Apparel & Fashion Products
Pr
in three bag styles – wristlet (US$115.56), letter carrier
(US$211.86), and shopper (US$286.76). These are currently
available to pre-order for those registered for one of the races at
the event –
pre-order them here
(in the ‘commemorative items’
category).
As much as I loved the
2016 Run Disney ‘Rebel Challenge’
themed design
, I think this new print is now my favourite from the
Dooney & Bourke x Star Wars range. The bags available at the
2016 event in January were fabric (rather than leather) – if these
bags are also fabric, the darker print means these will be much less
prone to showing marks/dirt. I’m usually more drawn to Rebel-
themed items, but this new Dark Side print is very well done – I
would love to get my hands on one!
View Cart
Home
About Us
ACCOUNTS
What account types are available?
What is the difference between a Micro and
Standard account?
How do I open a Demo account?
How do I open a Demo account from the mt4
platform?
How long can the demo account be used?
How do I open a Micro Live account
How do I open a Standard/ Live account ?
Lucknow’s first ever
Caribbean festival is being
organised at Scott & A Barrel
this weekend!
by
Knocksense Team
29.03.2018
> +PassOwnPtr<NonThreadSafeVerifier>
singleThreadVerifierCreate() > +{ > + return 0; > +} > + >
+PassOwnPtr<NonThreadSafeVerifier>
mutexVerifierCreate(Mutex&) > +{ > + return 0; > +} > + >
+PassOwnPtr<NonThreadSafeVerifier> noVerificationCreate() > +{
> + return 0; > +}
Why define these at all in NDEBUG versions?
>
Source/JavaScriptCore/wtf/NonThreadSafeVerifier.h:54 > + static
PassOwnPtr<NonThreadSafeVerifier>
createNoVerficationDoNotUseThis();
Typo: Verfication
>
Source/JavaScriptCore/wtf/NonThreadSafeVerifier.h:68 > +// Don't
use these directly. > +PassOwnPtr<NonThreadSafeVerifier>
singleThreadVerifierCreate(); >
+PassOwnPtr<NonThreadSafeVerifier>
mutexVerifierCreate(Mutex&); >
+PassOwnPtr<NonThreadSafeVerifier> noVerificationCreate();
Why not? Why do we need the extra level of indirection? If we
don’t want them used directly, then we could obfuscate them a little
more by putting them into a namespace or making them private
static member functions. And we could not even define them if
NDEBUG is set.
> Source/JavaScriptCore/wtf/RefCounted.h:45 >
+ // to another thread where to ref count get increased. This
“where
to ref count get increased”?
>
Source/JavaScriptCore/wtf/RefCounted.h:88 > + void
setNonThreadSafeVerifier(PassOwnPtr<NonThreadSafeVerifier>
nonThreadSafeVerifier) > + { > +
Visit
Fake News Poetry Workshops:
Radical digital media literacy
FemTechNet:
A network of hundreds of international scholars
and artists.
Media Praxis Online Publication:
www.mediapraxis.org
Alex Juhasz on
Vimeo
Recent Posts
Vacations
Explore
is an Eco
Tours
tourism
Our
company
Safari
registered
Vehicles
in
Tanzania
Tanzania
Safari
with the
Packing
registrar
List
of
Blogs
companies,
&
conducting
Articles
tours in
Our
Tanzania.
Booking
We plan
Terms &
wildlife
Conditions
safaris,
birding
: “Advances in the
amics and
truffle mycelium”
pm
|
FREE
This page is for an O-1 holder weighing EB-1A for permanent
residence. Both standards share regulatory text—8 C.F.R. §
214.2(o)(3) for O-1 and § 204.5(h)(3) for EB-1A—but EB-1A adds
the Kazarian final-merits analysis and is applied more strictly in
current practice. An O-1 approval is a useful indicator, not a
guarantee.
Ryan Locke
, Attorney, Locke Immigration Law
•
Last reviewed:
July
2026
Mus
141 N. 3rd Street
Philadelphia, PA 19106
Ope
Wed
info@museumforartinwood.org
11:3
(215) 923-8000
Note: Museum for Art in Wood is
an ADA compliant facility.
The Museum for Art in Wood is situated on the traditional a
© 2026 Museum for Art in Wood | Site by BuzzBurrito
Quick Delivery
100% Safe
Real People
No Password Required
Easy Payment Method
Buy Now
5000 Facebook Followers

Task to complete.
Reply with every line of the listing that has the string "used".

Written reply.
How long can the demo account be used?
don’t want them used directly, then we could obfuscate them a little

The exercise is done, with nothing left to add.